The CPC features an unlikely alliance of groups, some of which have fought each other in recent years. Among them are armed groups from northern CAR that previously made up the Séléka – the alliance that overthrew the government of François Bozizé in 2013, triggering years of conflict. It also includes anti-Balaka militias, which Bozizé is suspected of having helped set up in 2013 to fight the Séléka. The ex-president, who was barred from running in December’s polls by the constitutional court, is now under investigation by the public prosecutor's office for supporting the CPC.

“[The coalition] originally did not share much common interests,” said Heungoup of the International Crisis Group. “They were divided by community cleavages and were more attached to either the control of transhumance routes, mining resources, or, for others, closer links to Bozizé.”

Aid access limited

Ange Maxime Kazagui, the government’s spokesperson, told TNH the current administration is stronger than it was in 2013, when the Séléka entered Bangui with relative ease. 

“There is resistance from our side and, above all, we are no longer alone, we have friendly countries by our side,” Kazagui said.

Though Russian military instructors sent to secure the elections are set to leave CAR, the government is supported by the Wagner Group – a paramilitary organisation linked to Russian President Vladimir Putin – as well as Rwandan troops. Thousands of UN peacekeepers are also deployed in the country to protect civilians.

A UN peacekeeper patrol truck is seen through another vehicles windshield.
Adrienne Surprenant/TNH
A contingent of UN peacekeepers patrols the road northwest of the capital. Violence linked to contested elections has displaced more than 100,000 people since December.

Still, reports of Central African troops fleeing combat have circulated, leading to 700 soldiers being relieved of their duties last week. 

As the recent string of attacks has escalated, the situation for civilians – in a country where one in four people were already either internally displaced or living as refugees abroad – has worsened.

Bruce Bieber, the International Committee of Red Cross’s head of delegation in CAR, told TNH the violence has made it harder to access populations in need of humanitarian assistance, with some areas cut off from the rest of the country for the past four weeks.
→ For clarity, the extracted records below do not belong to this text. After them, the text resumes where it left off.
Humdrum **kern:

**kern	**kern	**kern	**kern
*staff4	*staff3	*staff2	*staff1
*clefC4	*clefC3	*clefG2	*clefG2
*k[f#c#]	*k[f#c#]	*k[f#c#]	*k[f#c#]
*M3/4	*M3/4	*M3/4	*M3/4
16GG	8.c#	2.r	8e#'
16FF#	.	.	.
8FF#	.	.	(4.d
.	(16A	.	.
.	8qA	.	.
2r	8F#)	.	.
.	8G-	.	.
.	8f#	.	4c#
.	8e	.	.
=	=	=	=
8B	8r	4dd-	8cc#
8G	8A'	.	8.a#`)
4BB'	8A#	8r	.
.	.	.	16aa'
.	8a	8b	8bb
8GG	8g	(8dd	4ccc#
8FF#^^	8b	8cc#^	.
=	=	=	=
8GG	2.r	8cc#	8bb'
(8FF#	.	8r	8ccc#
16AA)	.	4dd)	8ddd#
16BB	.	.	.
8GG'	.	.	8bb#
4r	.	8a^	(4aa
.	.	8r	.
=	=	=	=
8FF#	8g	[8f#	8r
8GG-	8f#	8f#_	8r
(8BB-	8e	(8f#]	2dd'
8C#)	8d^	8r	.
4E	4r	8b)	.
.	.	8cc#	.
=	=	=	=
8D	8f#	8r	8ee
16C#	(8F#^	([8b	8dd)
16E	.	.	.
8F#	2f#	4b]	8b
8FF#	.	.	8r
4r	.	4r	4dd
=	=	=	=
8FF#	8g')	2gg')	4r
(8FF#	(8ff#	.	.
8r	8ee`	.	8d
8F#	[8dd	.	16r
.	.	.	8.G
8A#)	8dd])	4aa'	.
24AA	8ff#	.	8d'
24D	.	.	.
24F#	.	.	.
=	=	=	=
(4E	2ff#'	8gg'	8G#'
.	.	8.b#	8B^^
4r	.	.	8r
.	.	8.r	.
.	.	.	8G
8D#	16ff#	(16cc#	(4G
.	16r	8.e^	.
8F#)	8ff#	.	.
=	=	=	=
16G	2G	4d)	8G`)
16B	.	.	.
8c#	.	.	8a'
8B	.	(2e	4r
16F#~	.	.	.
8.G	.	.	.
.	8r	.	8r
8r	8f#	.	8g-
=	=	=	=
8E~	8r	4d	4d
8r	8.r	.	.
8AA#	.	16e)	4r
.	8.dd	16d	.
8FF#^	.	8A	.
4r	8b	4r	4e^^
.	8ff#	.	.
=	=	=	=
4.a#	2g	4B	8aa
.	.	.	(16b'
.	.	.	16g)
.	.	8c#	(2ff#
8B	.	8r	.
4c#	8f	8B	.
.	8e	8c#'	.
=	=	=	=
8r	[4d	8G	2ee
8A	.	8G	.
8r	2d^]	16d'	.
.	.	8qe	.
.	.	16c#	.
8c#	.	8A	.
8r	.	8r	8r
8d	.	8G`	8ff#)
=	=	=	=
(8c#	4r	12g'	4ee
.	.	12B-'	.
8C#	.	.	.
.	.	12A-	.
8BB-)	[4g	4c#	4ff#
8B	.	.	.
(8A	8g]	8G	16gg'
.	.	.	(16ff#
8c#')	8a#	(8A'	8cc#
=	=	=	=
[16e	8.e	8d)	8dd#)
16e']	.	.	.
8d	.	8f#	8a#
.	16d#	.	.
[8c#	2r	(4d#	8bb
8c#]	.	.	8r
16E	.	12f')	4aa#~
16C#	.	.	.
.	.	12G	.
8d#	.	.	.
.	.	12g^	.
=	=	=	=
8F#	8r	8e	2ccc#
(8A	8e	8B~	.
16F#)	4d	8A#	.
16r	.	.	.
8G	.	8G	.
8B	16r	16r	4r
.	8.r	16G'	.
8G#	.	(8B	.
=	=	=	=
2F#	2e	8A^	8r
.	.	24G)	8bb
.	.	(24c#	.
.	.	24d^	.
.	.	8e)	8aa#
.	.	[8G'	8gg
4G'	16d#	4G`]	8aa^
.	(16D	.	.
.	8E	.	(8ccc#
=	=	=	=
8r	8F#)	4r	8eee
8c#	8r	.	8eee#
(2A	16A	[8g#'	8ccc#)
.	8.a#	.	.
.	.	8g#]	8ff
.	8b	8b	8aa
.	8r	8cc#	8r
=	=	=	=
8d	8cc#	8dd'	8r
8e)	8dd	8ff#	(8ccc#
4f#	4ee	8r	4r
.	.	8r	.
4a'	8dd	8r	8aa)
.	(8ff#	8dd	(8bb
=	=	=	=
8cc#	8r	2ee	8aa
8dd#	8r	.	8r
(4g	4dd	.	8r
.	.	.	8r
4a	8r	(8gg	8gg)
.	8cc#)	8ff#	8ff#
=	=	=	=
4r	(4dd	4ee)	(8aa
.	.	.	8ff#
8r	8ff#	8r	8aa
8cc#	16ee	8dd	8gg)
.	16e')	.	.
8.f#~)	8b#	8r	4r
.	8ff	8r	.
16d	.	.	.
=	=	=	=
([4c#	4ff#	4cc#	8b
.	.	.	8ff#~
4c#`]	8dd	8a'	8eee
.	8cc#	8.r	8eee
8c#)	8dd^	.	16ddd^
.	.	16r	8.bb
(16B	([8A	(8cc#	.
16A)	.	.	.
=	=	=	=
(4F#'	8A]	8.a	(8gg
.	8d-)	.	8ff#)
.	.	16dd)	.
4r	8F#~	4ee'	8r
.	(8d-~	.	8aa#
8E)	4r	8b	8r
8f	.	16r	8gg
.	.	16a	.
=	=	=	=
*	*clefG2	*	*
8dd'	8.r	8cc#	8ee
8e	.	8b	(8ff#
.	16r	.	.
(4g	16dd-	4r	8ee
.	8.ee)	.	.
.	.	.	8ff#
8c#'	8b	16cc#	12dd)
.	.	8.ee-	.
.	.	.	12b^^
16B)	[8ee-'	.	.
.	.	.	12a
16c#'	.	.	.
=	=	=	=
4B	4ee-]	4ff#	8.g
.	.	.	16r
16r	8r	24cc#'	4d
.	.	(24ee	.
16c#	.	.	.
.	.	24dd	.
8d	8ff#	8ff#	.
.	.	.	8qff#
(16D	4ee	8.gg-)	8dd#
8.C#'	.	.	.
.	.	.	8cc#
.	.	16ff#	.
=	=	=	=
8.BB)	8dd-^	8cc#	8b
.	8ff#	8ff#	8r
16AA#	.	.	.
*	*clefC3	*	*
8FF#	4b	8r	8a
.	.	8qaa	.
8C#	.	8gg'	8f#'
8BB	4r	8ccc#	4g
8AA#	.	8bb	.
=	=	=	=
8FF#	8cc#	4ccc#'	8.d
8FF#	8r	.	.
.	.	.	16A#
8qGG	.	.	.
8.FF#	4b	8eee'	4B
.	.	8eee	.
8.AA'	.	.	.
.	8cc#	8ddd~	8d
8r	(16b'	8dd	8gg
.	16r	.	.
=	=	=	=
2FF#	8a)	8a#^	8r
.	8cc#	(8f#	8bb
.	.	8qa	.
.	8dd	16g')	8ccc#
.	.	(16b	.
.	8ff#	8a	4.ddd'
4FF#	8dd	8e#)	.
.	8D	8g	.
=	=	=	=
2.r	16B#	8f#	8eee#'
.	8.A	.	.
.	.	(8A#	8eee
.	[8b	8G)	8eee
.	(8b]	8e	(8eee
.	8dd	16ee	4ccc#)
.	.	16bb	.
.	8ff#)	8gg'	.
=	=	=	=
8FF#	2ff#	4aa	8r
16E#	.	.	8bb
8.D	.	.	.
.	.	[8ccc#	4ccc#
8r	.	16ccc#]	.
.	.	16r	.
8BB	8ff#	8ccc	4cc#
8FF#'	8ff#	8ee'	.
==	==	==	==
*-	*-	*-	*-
“The big change is that there is more mobility of the armed groups,” Bieber said. “It has made it more complicated to access and ensure a safe passage.”

On 27 December, the ICRC’s base in Bouar was ransacked by rebels – one of more than 40 incidents targeting humanitarian personnel since 15 December, according to a statement from the Norwegian Refugee Council.
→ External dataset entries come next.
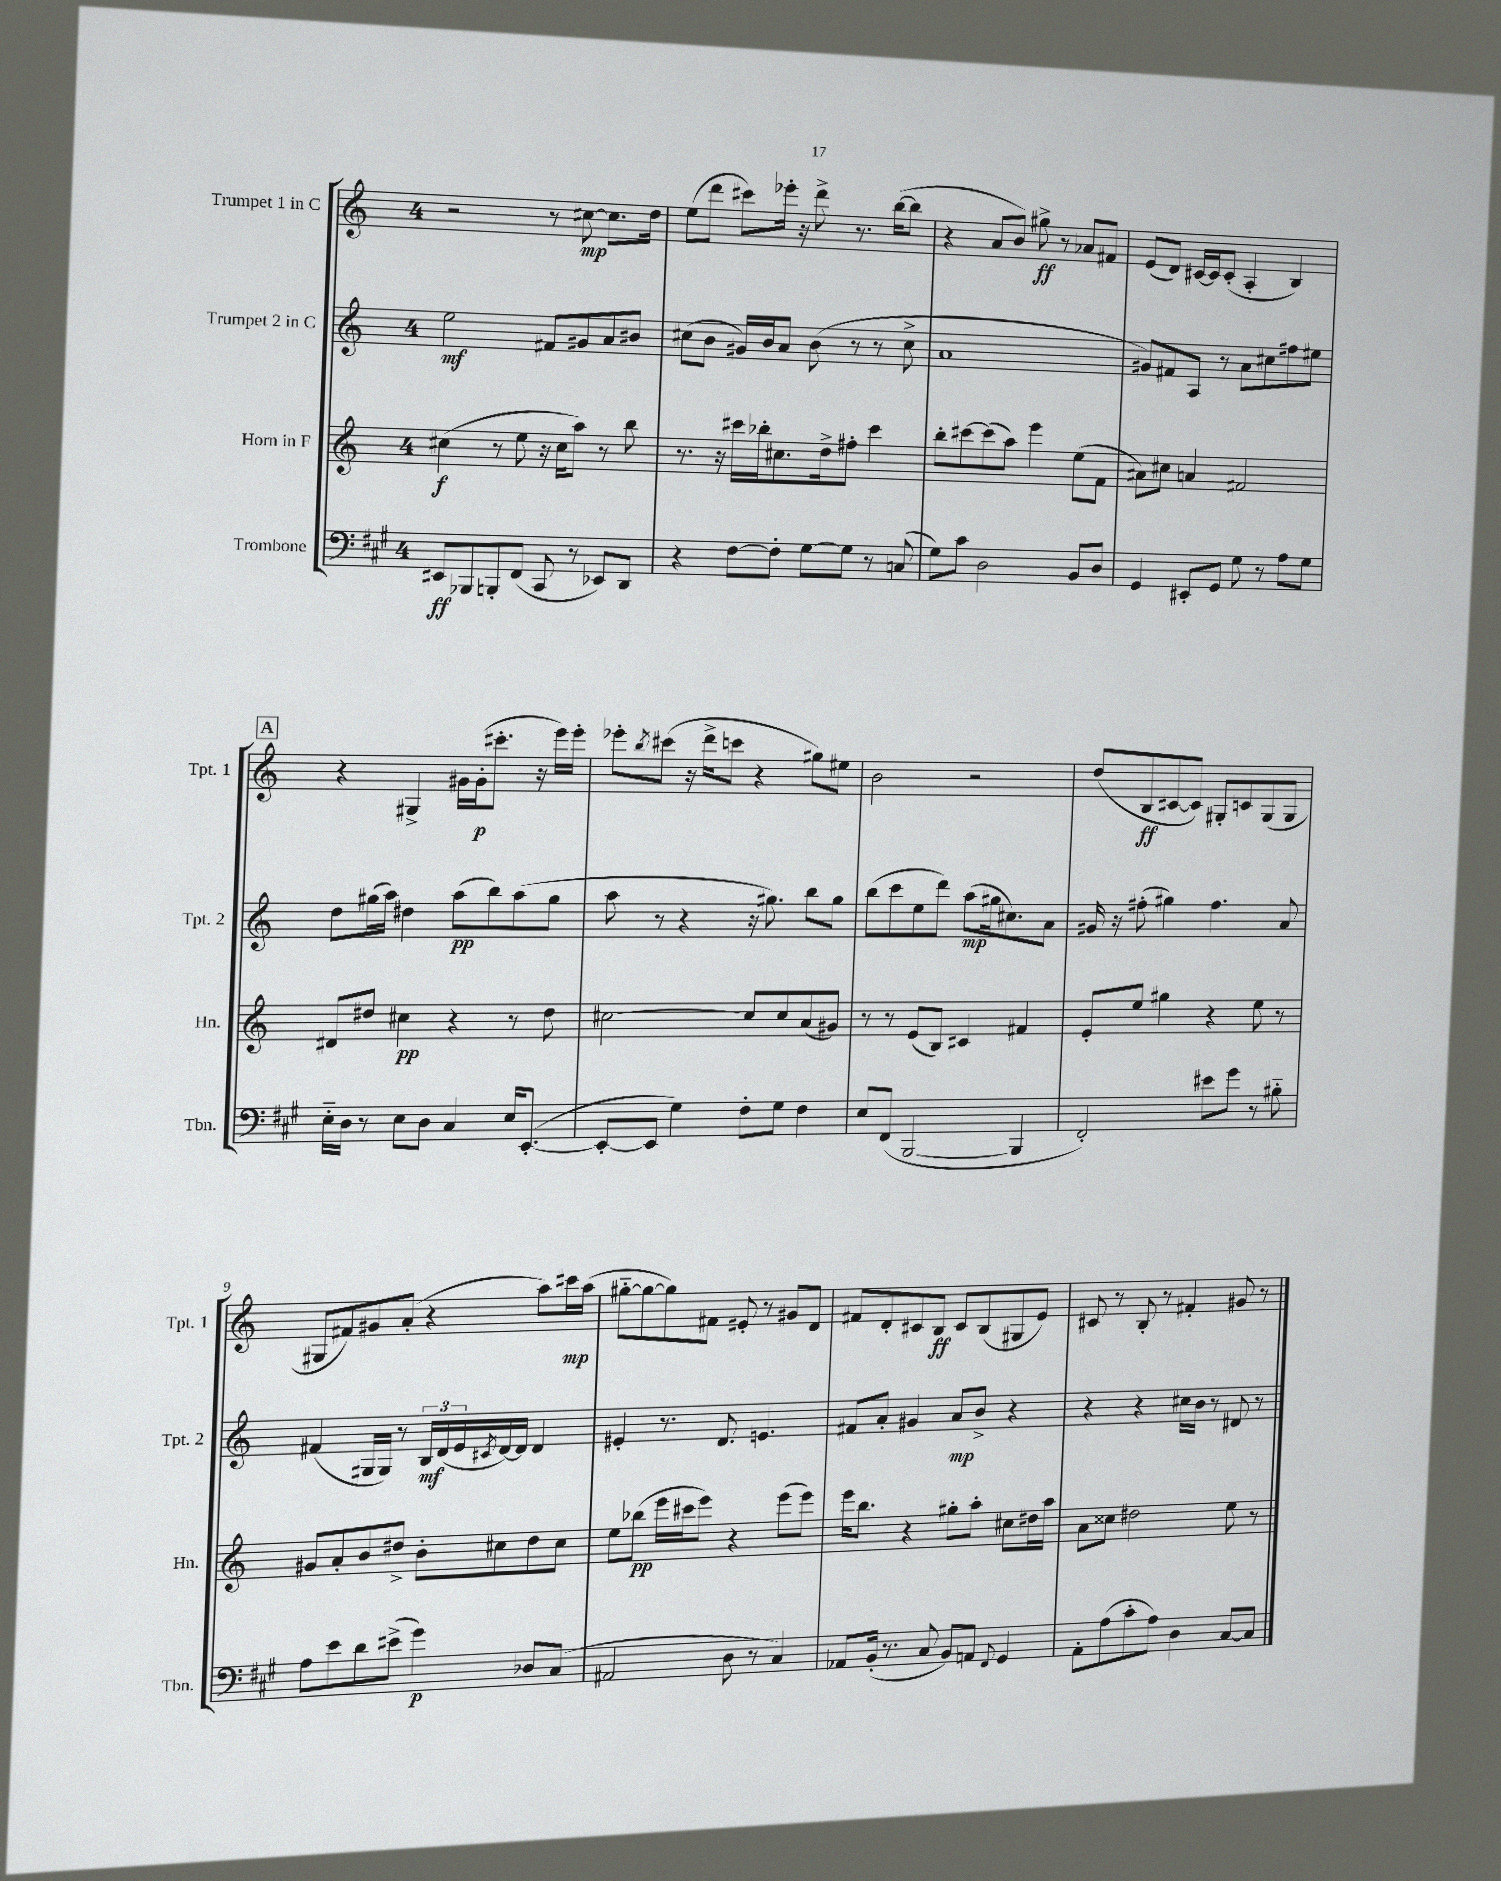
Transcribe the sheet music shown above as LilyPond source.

<<
\new StaffGroup <<
\new Staff = "s0" \with { instrumentName = "Trumpet 1 in C" shortInstrumentName = "Tpt. 1" } {
    \clef treble \key c \major \once \override Staff.TimeSignature.style = #'single-digit \time 4/4
    r2 r8 cis''8~\mp cis''8. d''16 |
    e''8( d'''8 cis'''8) ees'''16-. r16 d'''8-> r8. b''16~( b''8 |
    r4 a'8 b'8) gis''8->\ff r8 aes'8 fis'8 |
    e'8( d'8) cis'16~ cis'16 cis'8-.( a4-. b4) |
    \mark \markup { \box "A" } r4 gis4-> gis'16 gis'16-.\p( cis'''8.-. r16 e'''16) e'''16-. |
    ees'''8-. \acciaccatura { b''8 } cis'''8( r16 d'''16-> c'''8 r4 gis''8) eis''8 |
    b'2 r2 |
    d''8( b8\ff cis'8~ cis'8) gis8-. c'8 gis8( gis8 |
    gis8 fis'8) gis'8 a'8-.( r4 a''8) cis'''16\mp a''16( |
    gis''8~-_ gis''8~ gis''8) fis'8 eis'8-. r8 gis'8 d'8 |
    fis'8 d'8-. cis'8 b8\ff cis'8 b8( gis8 e'8) |
    cis'8 r8 b8-. r8 fis'4-. gis'8 r8 \bar "|." |
}
\new Staff = "s1" \with { instrumentName = "Trumpet 2 in C" shortInstrumentName = "Tpt. 2" } {
    \clef treble \key c \major \once \override Staff.TimeSignature.style = #'single-digit \time 4/4
    e''2\mf fis'8 gis'8 a'8 bis'8 |
    cis''8( b'8 gis'16) b'16 a'8 b'8( r8 r8 cis''8-> |
    a'1 |
    gis'8) fis'8 a8 r8 a'8 cis''8 fis''8 eis''8 |
    \mark \markup { \box "A" } d''8 gis''16( a''16) dis''4 a''8\pp( b''8) a''8( gis''8 |
    a''8 r8 r4 r16 gis''8.) b''8 gis''8 |
    b''8( c'''8 e''8 d'''8) a''8\mp( gis''16 cis''8.) a'8 |
    gis'16 r16 fis''8-.( gis''4) fis''4. a'8 |
    fis'4( gis16 gis16) r8 \tuplet 3/2 { b16\mf d'16( e'16 } \acciaccatura { cis'8 } d'16~) d'16 d'4 |
    eis'4-. r8. d'8. e'4. |
    fis'8 a'8-. gis'4 a'8\mp b'8-> r4 |
    r4 r4 cis''16 b'16 r8 dis'8 r8 \bar "|." |
}
\new Staff = "s2" \with { instrumentName = "Horn in F" shortInstrumentName = "Hn." } {
    \clef treble \key c \major \once \override Staff.TimeSignature.style = #'single-digit \time 4/4
    cis''4\f( r8 e''8 r16 cis''16 a''8) r8 b''8 |
    r8. r16 cis'''16 bes''16-. cis''8. d''16-> fis''8-. cis'''4 |
    b''8-. cis'''8~ cis'''8( a''8) e'''4 e''8( f'8 |
    ais'8) cis''8 a'4 fis'2 |
    \mark \markup { \box "A" } dis'8 dis''8 cis''4\pp r4 r8 dis''8 |
    cis''2~ cis''8 cis''8 a'8( gis'8) |
    r8 r8 e'8( b8) cis'4 fis'4 |
    e'8-. e''8 gis''4 r4 e''8 r8 |
    gis'8 a'8-. b'8 dis''8-> b'8-. cis''8 dis''8 cis''8 |
    e''8 bes''8\pp( e'''16 cis'''16 e'''8) r4 e'''8( e'''8) |
    e'''16 b''8. r4 gis''8-. a''8-. cis''8 dis''16 a''16 |
    a'8 cisis''8 dis''2 e''8 r8 \bar "|." |
}
\new Staff = "s3" \with { instrumentName = "Trombone" shortInstrumentName = "Tbn." } {
    \clef bass \key a \major \once \override Staff.TimeSignature.style = #'single-digit \time 4/4
    eis,8\ff bes,,8 b,,8-. fis,8( cis,8 r8 ees,8) d,8 |
    r4 fis8~ fis8-. gis8~ gis8 r8 c8( |
    gis8) cis'8 d2 b,8 d8 |
    gis,4 eis,8-. gis,8 gis8 r8 a8 gis8 |
    \mark \markup { \box "A" } e16-_ d16 r8 e8 d8 cis4 e16 e,8.~-.( |
    e,8~-. e,8 gis4) fis8-. gis8 fis4 |
    e8 fis,8( b,,2~ b,,4 |
    fis,2-.) eis'8 gis'8 r8 bis8-_ |
    a8 e'8 d'8 eis'8->( gis'4\p) des8 cis8( |
    ais,2 d8 r8 cis4) |
    aes,8 b,16-.( r8. cis8 b,8) a,8 \appoggiatura { fis,8 } gis,4 |
    a,8-. a8( cis'8-. a8) d4 cis8~ cis8 \bar "|." |
}
>>
>>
In Bangassou, a local hospital is hosting around 2,000 people, while a site just outside the town has become the refuge for around 10,000 others who fled their homes.

In Bouar, more than 5,000 people are displaced in various sites that lack access to water sources and latrines, according to a priest from a seminary hosting displaced people.

The priest, who asked not to be named, said some people have tried to return to their homes in recent days, thinking the conflict might end.

“Sometimes, they try to go home,” said the priest. “But then they come back in a hurry.”